In the study reported by Bressler et al., 17 at 1 year after IR treatment of DME, HE were associated with favorable OCT improvement but was not associated with vision outcome. DRCR Network Protocol-I Study 10 determined that HE in the macula were correlated with both higher VA gain and anatomical improvement on OCT in DME treated with IR. In the current study, although its significance could not be confirmed in a multivariate model, absence of HE was associated with increased vision. These results suggest that HE accompanied by ME are a limiting factor to the increase of VA in DME treatment. Sigurdsson and Begg 28 stated that the accumulation of HE in the OPL—near the pigment epithelium—may be a condition which causes focal alteration in the pigment epithelium, which leads to organization with scar formation. Studies on the functional consequences of the changes caused by HE are necessary.
In the combination therapy using IR and short pulse focal/grid laser photocoagulation for the treatment of DME, Hirano et al. found that eyes without leaking MA required fewer IR injections than eyes with leaking MA. 29 In contrast, in the recent study, the mean numbers of IR injections were similar in eyes with or without leaking MA. The rates of macular laser administrations were also similar. In contrast to Hirano et al.'s study, an association was found between presence of leaking MA and visual outcome in this study.
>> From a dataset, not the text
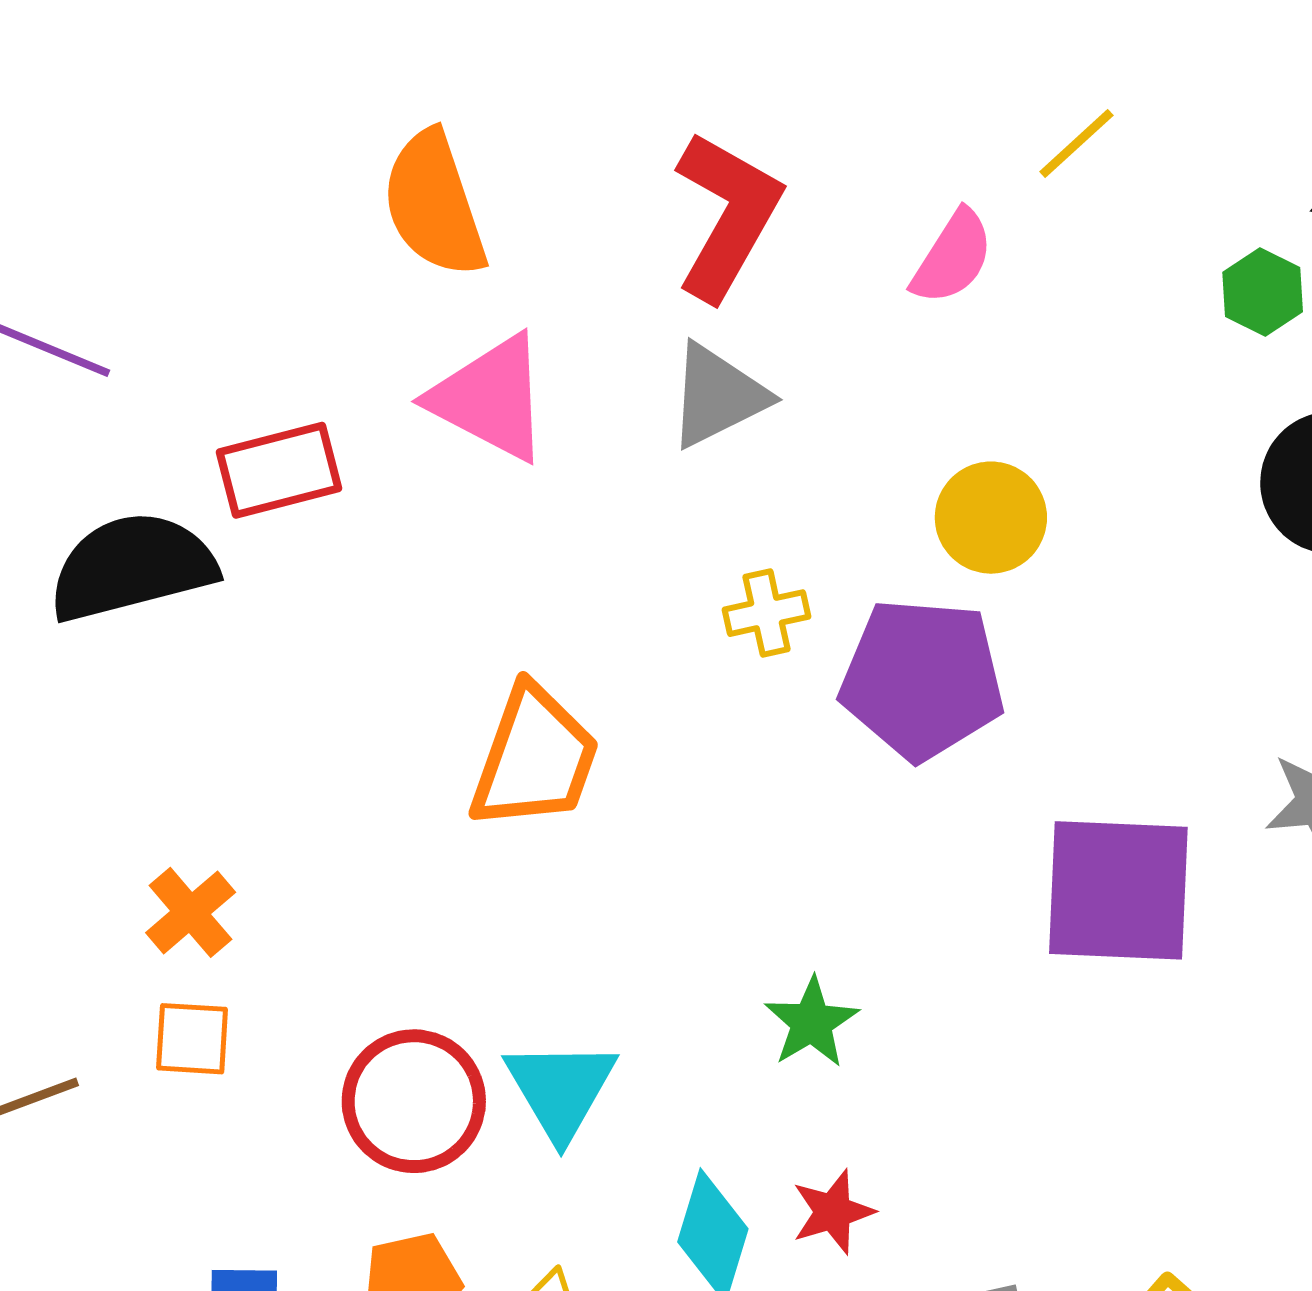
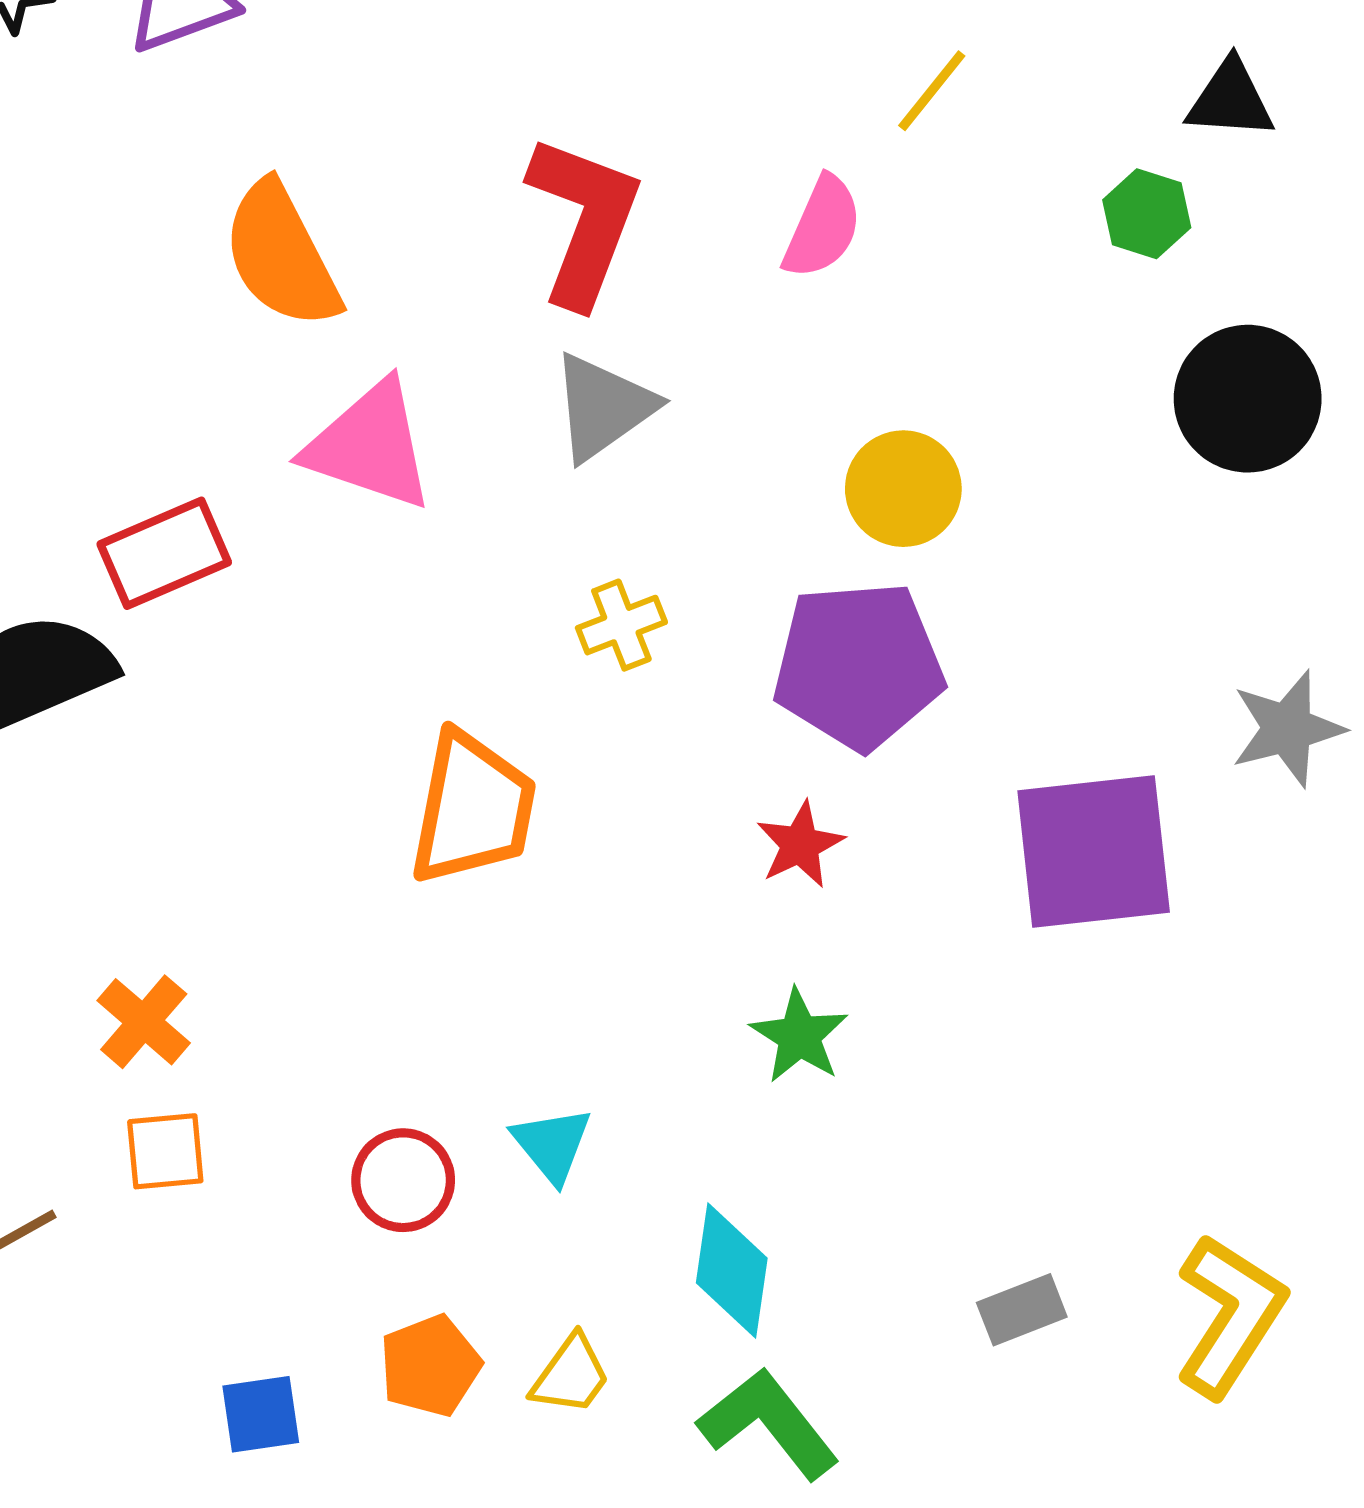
yellow cross: (767, 613) -> (621, 625), moved
cyan triangle: (561, 1089) -> (552, 1145), size x0.7
red circle: (414, 1101) -> (403, 1180), size x0.7
red star: (833, 1212) -> (800, 845), moved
There is a need for further studies on the effect of DME accompanying leaking MAs on treatment response.
The current study needs to be viewed in light of the following limitations: it was not a prospective study; medications and systemic factors were related to diabetes, and some recent OCT findings—such as disruption of retinal inner layers and retinal hyperreflective foci—have not been considered as prognostic factors.
In conclusion, PRN IR treatment provides significant benefits in VA gain and anatomic improvement in eyes with DME at first month of therapy, and these gains sustain through 2 years. Age, gender, baseline BCVA, development of VMT and PVD, and disruption of EZ were found as associated factors with 2-year visual outcome.